EXERCISE DETAILS
Copy out each line below that has the word "Right" in it.

....

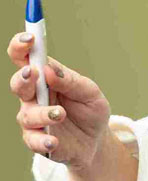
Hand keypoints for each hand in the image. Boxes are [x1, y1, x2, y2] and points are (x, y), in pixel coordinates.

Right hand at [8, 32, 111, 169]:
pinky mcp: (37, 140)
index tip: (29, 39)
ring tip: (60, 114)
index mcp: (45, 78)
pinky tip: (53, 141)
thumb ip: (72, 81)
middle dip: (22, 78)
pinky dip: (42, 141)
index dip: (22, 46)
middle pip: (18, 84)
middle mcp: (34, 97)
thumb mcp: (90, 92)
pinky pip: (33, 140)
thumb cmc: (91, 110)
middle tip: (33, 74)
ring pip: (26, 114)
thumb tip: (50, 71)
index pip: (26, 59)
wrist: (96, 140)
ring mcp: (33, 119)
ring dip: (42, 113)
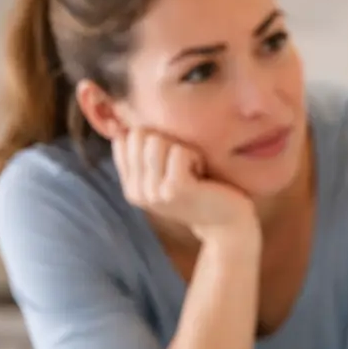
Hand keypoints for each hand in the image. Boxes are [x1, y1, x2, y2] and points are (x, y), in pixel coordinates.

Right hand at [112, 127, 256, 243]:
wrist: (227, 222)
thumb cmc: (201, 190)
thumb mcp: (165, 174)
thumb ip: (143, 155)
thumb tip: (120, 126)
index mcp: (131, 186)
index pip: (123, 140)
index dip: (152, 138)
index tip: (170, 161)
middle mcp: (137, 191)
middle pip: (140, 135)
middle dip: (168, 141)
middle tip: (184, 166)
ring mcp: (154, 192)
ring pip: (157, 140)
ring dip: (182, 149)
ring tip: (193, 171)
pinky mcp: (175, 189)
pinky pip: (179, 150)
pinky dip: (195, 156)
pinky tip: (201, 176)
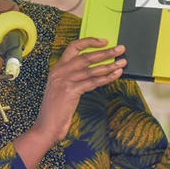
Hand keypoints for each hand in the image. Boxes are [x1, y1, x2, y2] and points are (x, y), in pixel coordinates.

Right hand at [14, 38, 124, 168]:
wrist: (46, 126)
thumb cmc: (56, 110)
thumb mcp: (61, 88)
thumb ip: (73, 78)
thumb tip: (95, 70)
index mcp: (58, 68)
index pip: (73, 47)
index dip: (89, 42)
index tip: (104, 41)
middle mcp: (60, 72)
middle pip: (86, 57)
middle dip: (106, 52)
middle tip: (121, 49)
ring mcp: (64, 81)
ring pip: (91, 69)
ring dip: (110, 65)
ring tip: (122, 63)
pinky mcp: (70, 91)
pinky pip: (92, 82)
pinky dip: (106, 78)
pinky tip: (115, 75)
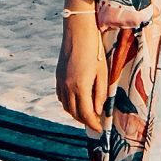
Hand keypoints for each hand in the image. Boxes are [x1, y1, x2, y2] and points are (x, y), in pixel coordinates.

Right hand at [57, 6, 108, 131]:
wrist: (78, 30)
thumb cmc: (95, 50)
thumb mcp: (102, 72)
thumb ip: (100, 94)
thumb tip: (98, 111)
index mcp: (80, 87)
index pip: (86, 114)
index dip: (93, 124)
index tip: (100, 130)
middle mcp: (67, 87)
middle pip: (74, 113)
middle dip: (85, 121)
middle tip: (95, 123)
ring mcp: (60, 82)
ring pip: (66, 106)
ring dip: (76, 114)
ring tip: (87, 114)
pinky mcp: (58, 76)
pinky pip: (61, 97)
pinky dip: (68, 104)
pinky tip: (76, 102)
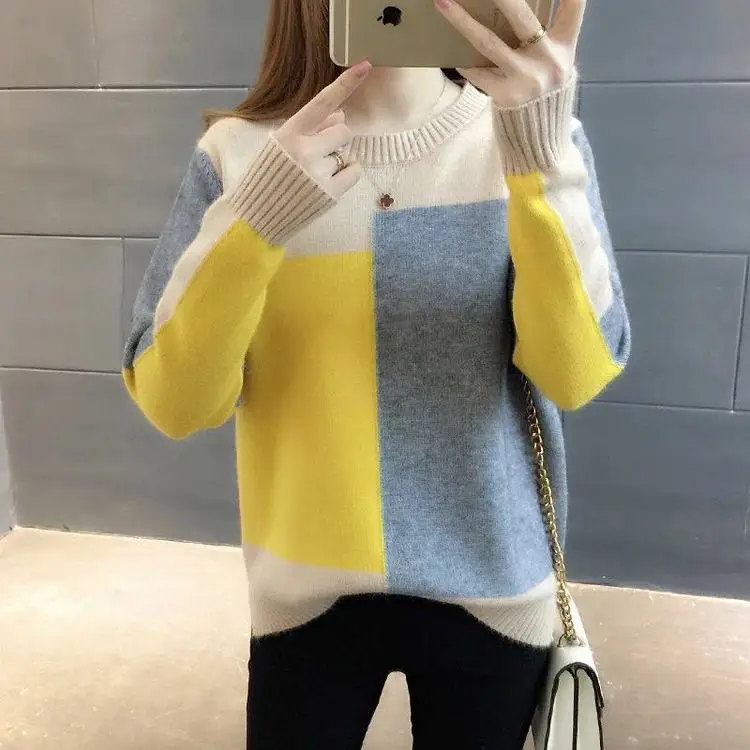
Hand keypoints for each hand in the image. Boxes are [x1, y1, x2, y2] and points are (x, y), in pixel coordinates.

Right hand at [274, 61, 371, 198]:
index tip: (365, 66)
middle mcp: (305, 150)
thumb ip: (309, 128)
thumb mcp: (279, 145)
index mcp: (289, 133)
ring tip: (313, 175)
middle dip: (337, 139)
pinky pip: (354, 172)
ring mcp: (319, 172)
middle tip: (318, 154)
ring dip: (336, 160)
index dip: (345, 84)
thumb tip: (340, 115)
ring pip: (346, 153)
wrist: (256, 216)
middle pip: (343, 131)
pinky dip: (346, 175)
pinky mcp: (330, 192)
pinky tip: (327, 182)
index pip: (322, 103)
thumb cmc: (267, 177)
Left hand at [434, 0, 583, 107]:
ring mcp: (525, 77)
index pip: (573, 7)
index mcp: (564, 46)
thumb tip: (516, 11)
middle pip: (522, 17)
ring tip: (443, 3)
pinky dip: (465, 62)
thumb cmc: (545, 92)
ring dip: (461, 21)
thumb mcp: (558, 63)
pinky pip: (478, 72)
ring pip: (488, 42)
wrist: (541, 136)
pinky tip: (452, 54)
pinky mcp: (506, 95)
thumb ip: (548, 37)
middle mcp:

....

ANSWER TO THIS PROBLEM
Right hand at [8, 32, 111, 169]:
Right hand at [112, 127, 256, 243]:
Right hand at [14, 38, 124, 168]:
Right hand at [57, 6, 108, 131]:
Right hand at [274, 61, 371, 198]:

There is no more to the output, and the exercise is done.